Today, under the old dispensation, which may yet return, would have been Corpus Christi, and at least in the Cathedral town of Arundel, it still is, and thousands of people will be rushing down to West Sussex to see the magnificent carpet of flowers and to take part in the solemn Mass and procession at 5.30pm. I, sadly, cannot be with them, and for those in that position, I offer some consolation in a reflection of today’s very English saint, St Etheldreda.
Etheldreda (630-679), sometimes called Audrey, was a royal princess, daughter of a king, twice married, second time around to the King of Northumbria; nevertheless she remained a virgin, took religious vows, and founded the Abbey of Ely. The Viking invaders later destroyed her abbey, but it was restored in more peaceful days, only to be suppressed once more in the 16th century by Henry VIII.
The period in which she lived is often called the Dark Ages. We ourselves live in a period of self-proclaimed Enlightenment. But these are broad brush terms, and as Catholics we believe in a hermeneutic of continuity: the past is not to be swept away, but rather should inspire us and provide us with a firm foundation for future progress. So we can learn, even from the Dark Ages. Sadly, St Etheldreda is now an almost forgotten historical figure, remembered in few places. The heroes of our history are those who destroyed her abbey, and who did so much damage to the fabric of our nation.
England was once a land of saints, but the saints of our isle have been written out of the script by Whiggish historians, which is part of a larger trend still much to the fore today to consign all religious people to the dustbin of history, branding them as part of the forces of reaction and enemies of progress. This is a deeply held but irrational belief: the idea that religion is the source of all our ills, and as such to be excluded from the public sphere, and corralled into the realm of the purely private.
This is clearly the view of Mary Honeyball. Just think, everyone is free to speak in the public sphere except the religious!
But what exactly is meant by the private sphere, to which religion is to be relegated? Was St Etheldreda’s abbey a purely private space, her retirement into religious life a purely private action? The personal is political, as many feminists will tell us, and how right they are. “There is no private life which has not been determined by a wider public life,” as George Eliot observed. She would have appreciated the choice of Etheldreda, queen turned nun. The private and the public necessarily overlap and the two cannot be separated.

» **Task list**:
• A. Based on the passage on St Etheldreda, decide whether each statement agrees with it: (i) Etheldreda founded the Abbey of Ely; (ii) Etheldreda was married only once; (iii) the Mass and procession in Arundel take place at 5.30pm. Answer yes or no for each and quote the words of the passage that decide it.
• B. According to the passage on St Etheldreda, who suppressed her restored abbey in the 16th century?
• C. Retype the passage on St Etheldreda, starting with "Today, under the" and going on through "by Henry VIII.".

[Entries taken from a collection]
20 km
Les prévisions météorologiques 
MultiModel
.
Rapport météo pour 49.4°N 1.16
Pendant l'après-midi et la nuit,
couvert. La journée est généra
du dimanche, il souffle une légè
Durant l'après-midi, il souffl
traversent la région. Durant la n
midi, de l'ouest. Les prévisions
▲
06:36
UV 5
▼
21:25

» **Task responses**:
• A.
(i) Yes: "founded the Abbey of Ely"
(ii) No: "twice married"
(iii) Yes: "the solemn Mass and procession at 5.30pm"

• B. Henry VIII

• C.
Today, under the old dispensation, which may yet return, would have been Corpus Christi, and at least in the Cathedral town of Arundel, it still is, and thousands of people will be rushing down to West Sussex to see the magnificent carpet of flowers and to take part in the solemn Mass and procession at 5.30pm. I, sadly, cannot be with them, and for those in that position, I offer some consolation in a reflection of today’s very English saint, St Etheldreda.
Etheldreda (630-679), sometimes called Audrey, was a royal princess, daughter of a king, twice married, second time around to the King of Northumbria; nevertheless she remained a virgin, took religious vows, and founded the Abbey of Ely. The Viking invaders later destroyed her abbey, but it was restored in more peaceful days, only to be suppressed once more in the 16th century by Henry VIII.